EXERCISE INSTRUCTIONS: Transcribe all the lines below exactly. Omit the pictures.

SOURCE MATERIAL:
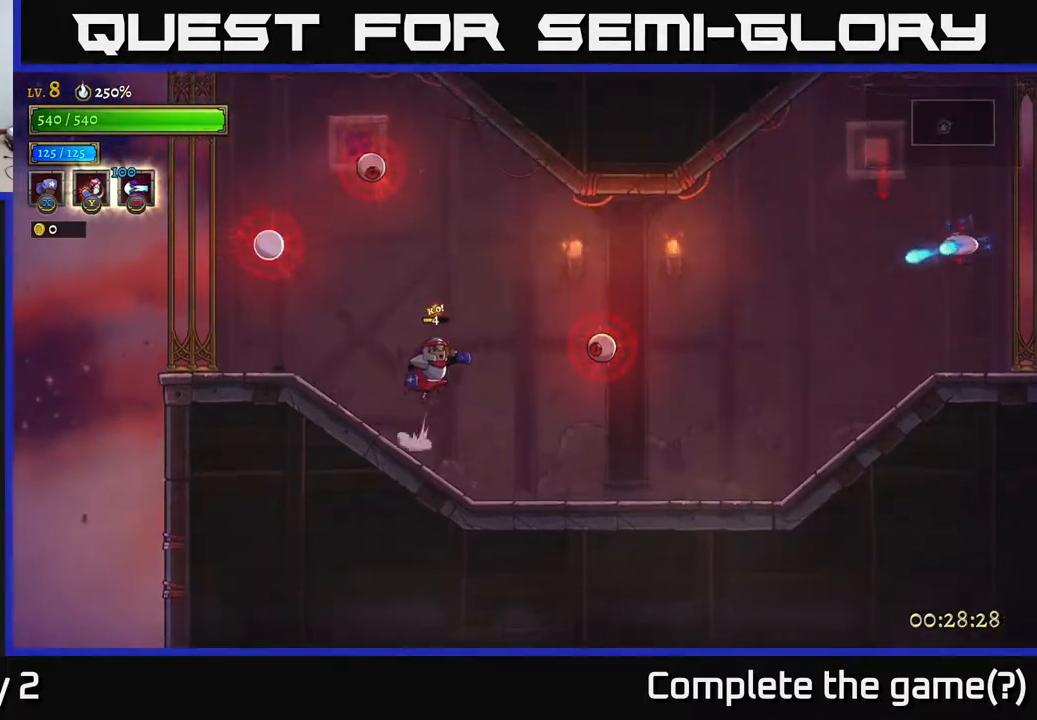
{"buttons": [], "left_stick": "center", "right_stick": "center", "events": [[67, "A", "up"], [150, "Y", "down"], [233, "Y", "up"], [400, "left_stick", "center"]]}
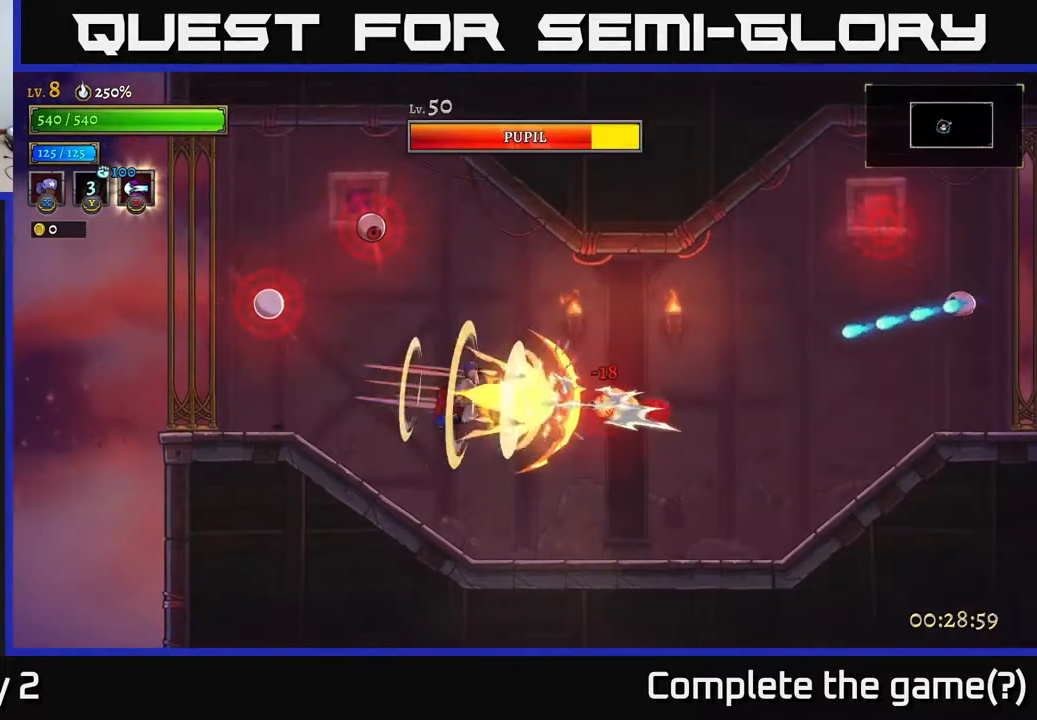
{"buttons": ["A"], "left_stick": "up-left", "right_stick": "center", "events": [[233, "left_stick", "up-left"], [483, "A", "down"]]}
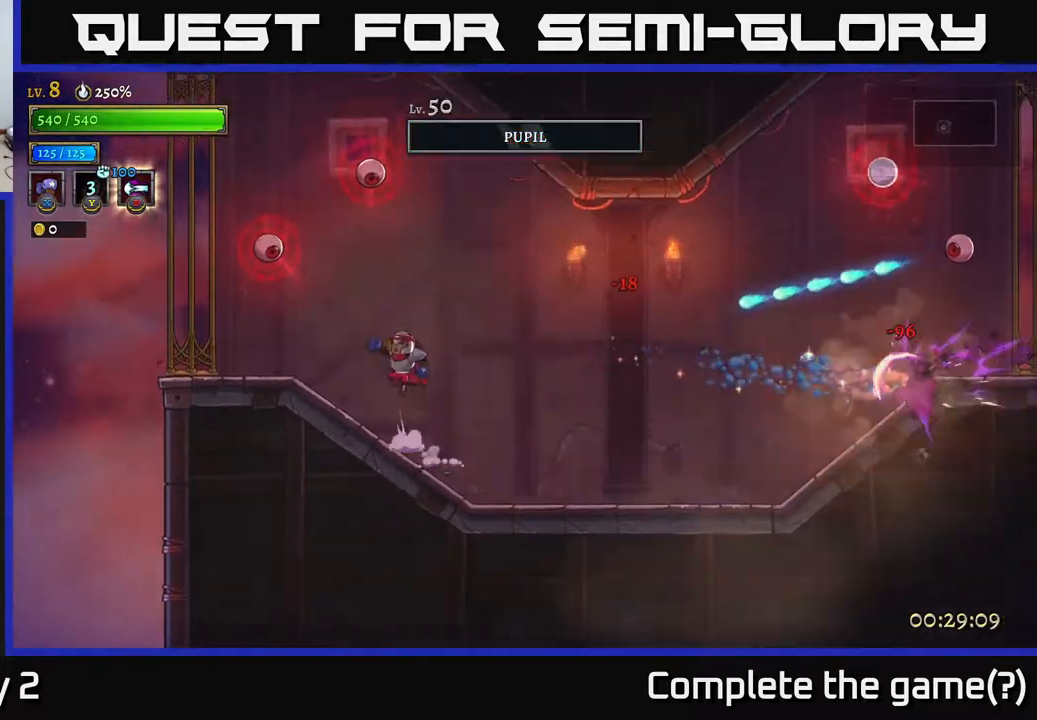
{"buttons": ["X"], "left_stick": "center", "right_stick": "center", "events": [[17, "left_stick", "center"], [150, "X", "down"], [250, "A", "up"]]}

ANSWER SECTION:
{"buttons": [], "left_stick": "center", "right_stick": "center", "events": [[67, "A", "up"], [150, "Y", "down"], [233, "Y", "up"], [400, "left_stick", "center"]]}
{"buttons": ["A"], "left_stick": "up-left", "right_stick": "center", "events": [[233, "left_stick", "up-left"], [483, "A", "down"]]}
{"buttons": ["X"], "left_stick": "center", "right_stick": "center", "events": [[17, "left_stick", "center"], [150, "X", "down"], [250, "A", "up"]]}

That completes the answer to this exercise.